Written task 1: In the rows below, render the lines as a numbered list, starting at the line containing "class: Magnoliopsida" and ending at the line containing "genus: Capreolus". Skip blank lines and leave out the pictures.

Excerpt provided:
— START —
- The griot Cheick Hamala Diabate (2008).

Background information
- Origin: Kita, Mali
- Genres: Griot, Mande Afropop
- Years active: 1985–present
- Label: Independent
- Website: Official Website

= Cheick Hamala Diabaté =

Malian musician

Cheick Hamala Diabate is a Malian musician, who has been nominated for a Grammy Award. Using Laurel, MD as his home he travels all over the United States, Canada, Europe, and Asia. He has performed at the Kennedy Center, the United States Senate, and the Smithsonian Institution. Nephew of Rail Band guitarist, Djelimady Tounkara, Cheick Hamala was born into a griot family in Kita, Mali. From a young age, he learned to play the ngoni, a stringed instrument related to the American banjo. In addition, Cheick has learned the history of Mali passed down for over 800 years. Cheick has performed internationally.

== History ==
Cheick Hamala Diabaté is recognized as one of the world's masters of ngoni, a Malian traditional instrument, and a West African historian in the Griot tradition. A sought-after performer, lecturer, storyteller, and choreographer throughout Africa, Europe, Asia, and Canada, Cheick Hamala began touring in the U.S. in 1995. He has performed at venues such as the Krannert Center, Smithsonian Institution, the John F. Kennedy Center for the Performing Arts and NPR's Tiny Desk.
— END —
Material for this task:
— START —
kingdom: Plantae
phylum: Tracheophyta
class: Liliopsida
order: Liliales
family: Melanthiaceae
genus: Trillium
— END —
— START —
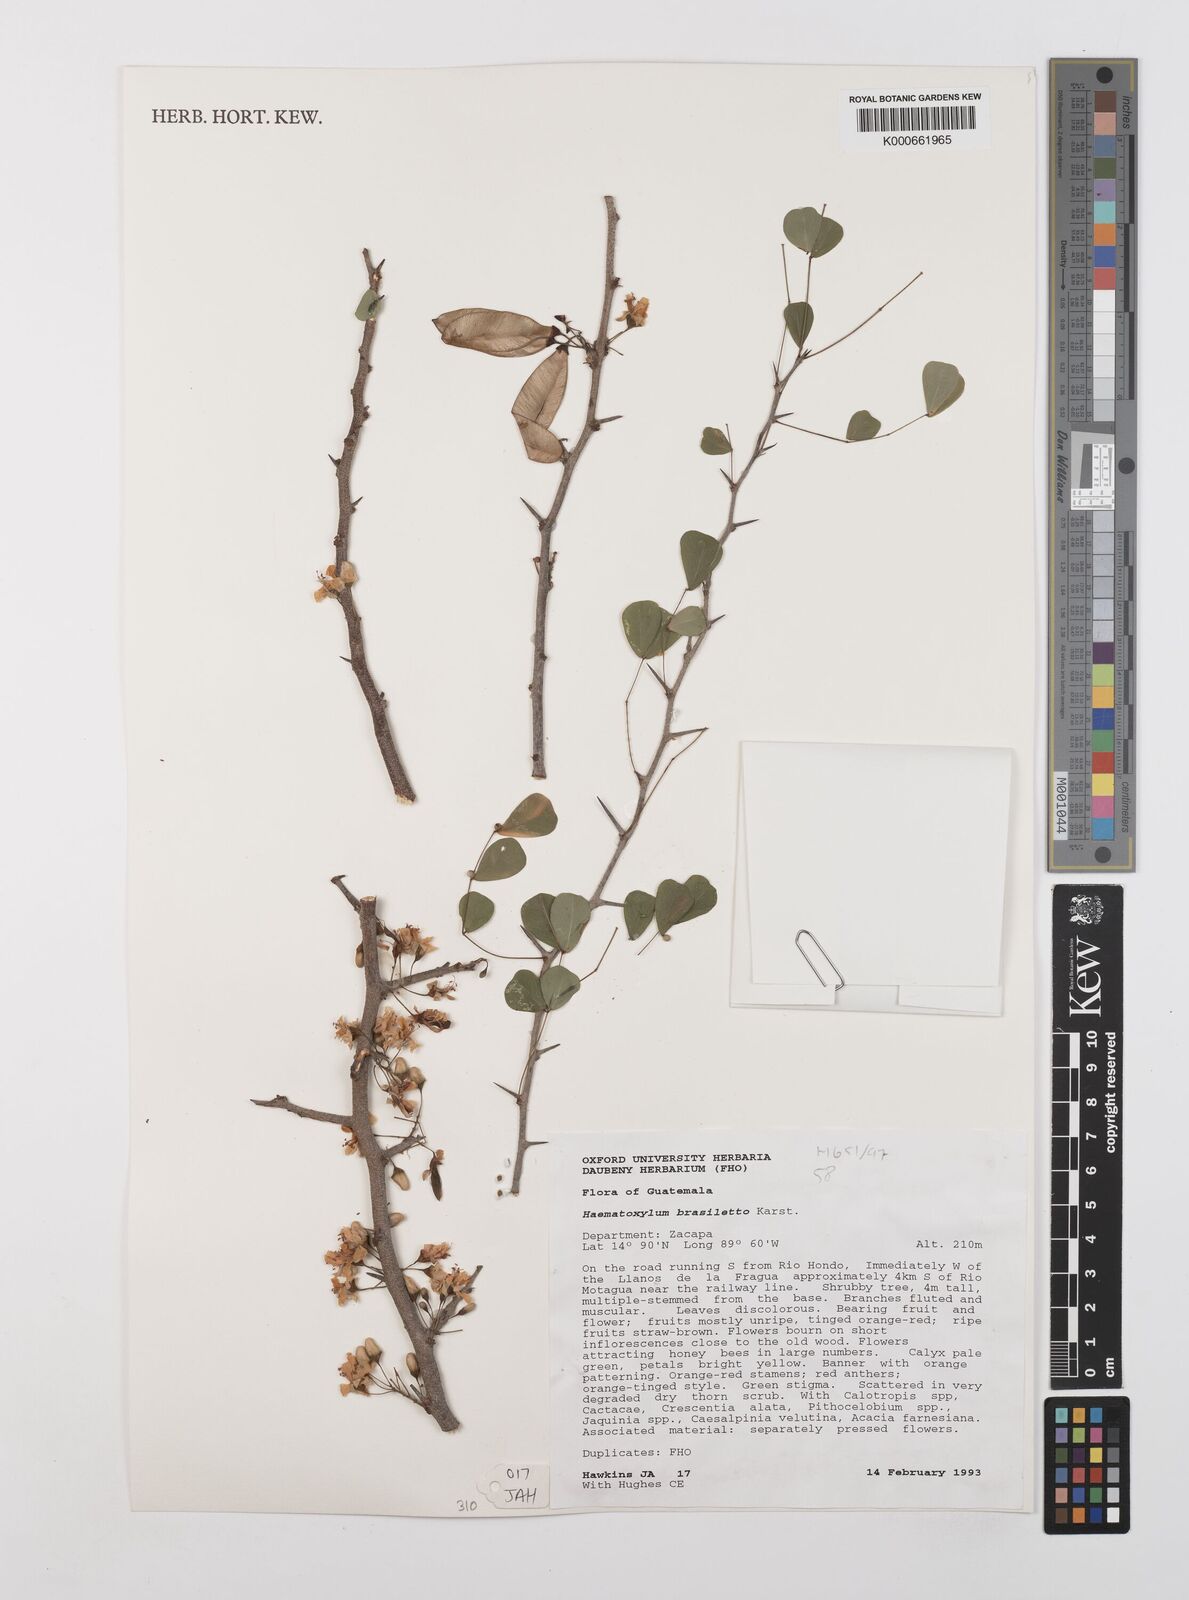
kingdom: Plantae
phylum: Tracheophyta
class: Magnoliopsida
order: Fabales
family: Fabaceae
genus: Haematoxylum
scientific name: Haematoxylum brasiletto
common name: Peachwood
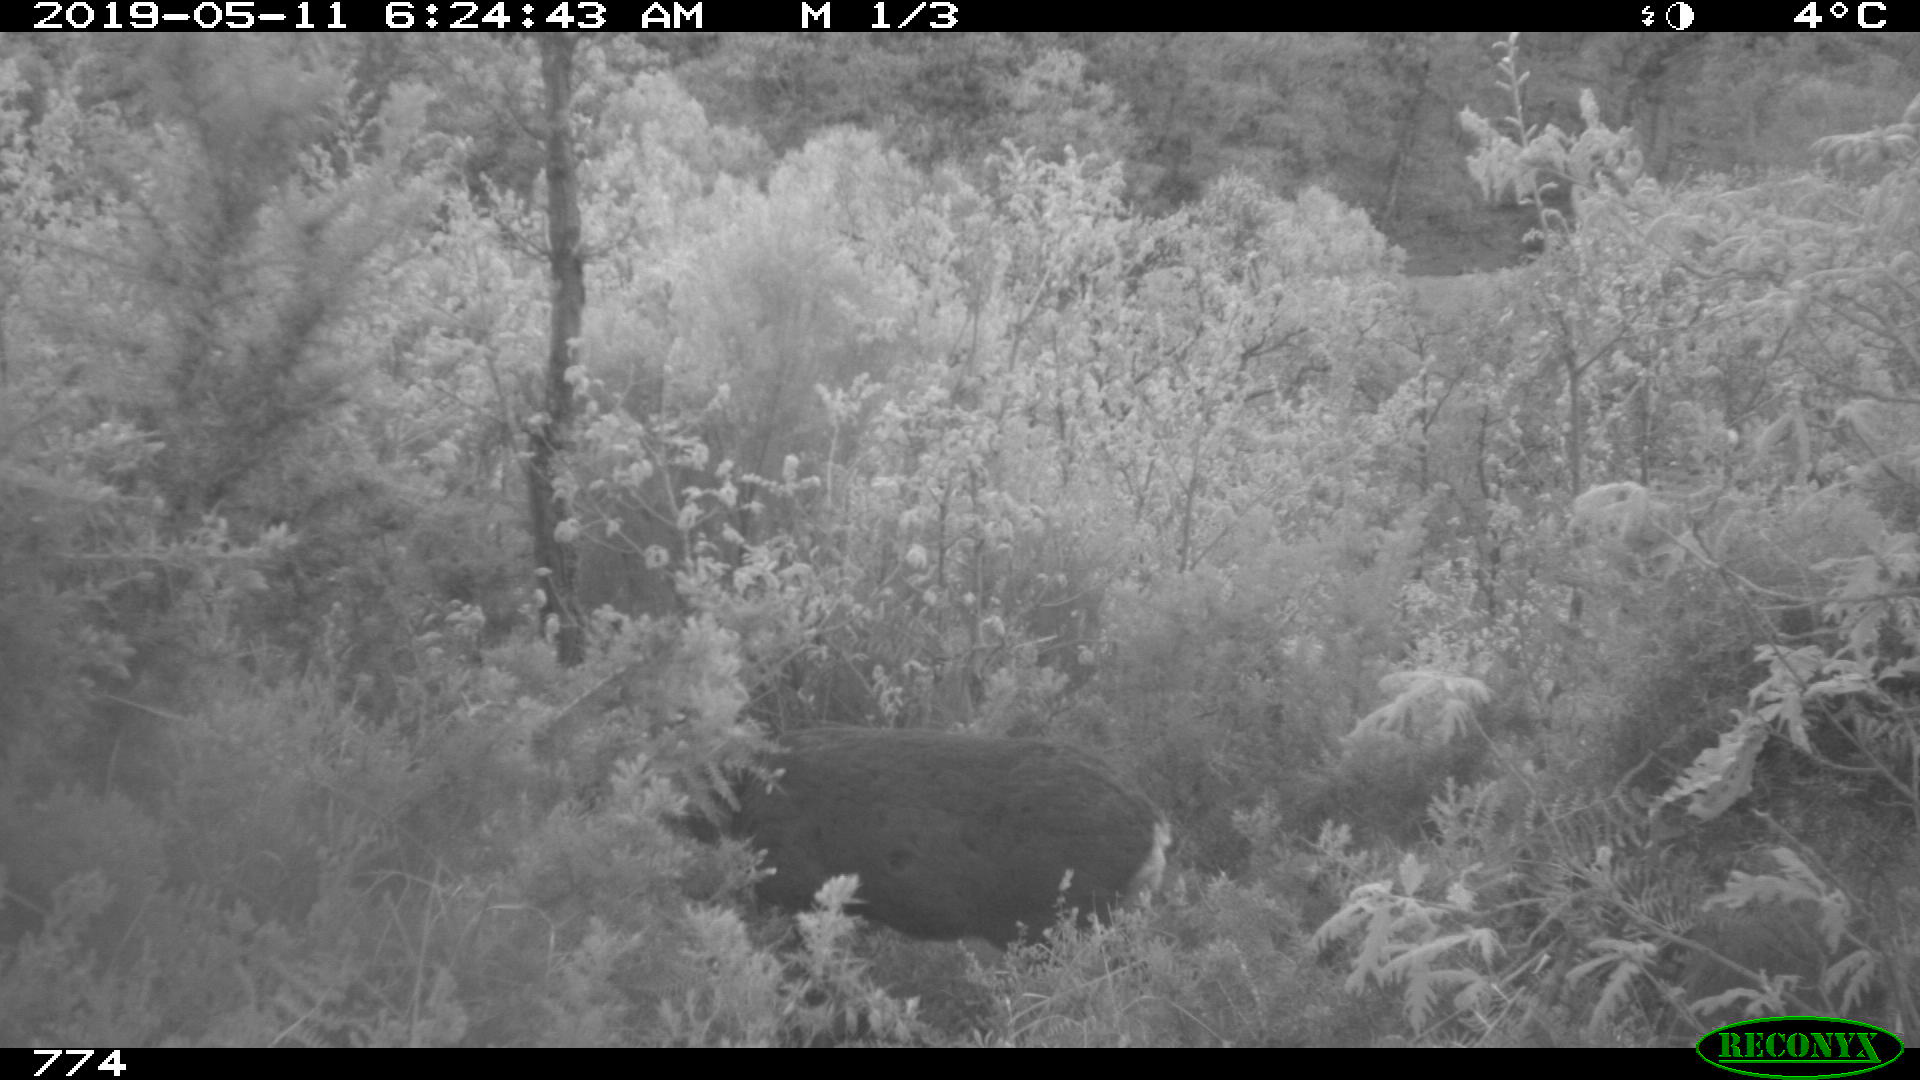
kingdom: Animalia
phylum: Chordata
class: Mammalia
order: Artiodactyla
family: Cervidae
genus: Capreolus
— END —
— START —
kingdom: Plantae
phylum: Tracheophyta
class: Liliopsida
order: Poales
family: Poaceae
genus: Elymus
— END —
Written task 2: Rewrite the part of the Cheick Hamala Diabaté text starting at "- The griot" and ending at "has performed internationally.", updating it so that "banjo" becomes "guitar".

Exercise answer 1:
1. class: Magnoliopsida
2. order: Fabales
3. family: Fabaceae
4. genus: Haematoxylum
5. scientific name: Haematoxylum brasiletto
6. common name: Peachwood
7. kingdom: Animalia
8. phylum: Chordata
9. class: Mammalia
10. order: Artiodactyla
11. family: Cervidae
12. genus: Capreolus

Exercise answer 2:
- The griot Cheick Hamala Diabate (2008).

Background information
- Origin: Kita, Mali
- Genres: Griot, Mande Afropop
- Years active: 1985–present
- Label: Independent
- Website: Official Website

= Cheick Hamala Diabaté =

Malian musician

Cheick Hamala Diabate is a Malian musician, who has been nominated for a Grammy Award. Using Laurel, MD as his home he travels all over the United States, Canada, Europe, and Asia. He has performed at the Kennedy Center, the United States Senate, and the Smithsonian Institution. Nephew of Rail Band guitarist, Djelimady Tounkara, Cheick Hamala was born into a griot family in Kita, Mali. From a young age, he learned to play the ngoni, a stringed instrument related to the American guitar. In addition, Cheick has learned the history of Mali passed down for over 800 years. Cheick has performed internationally.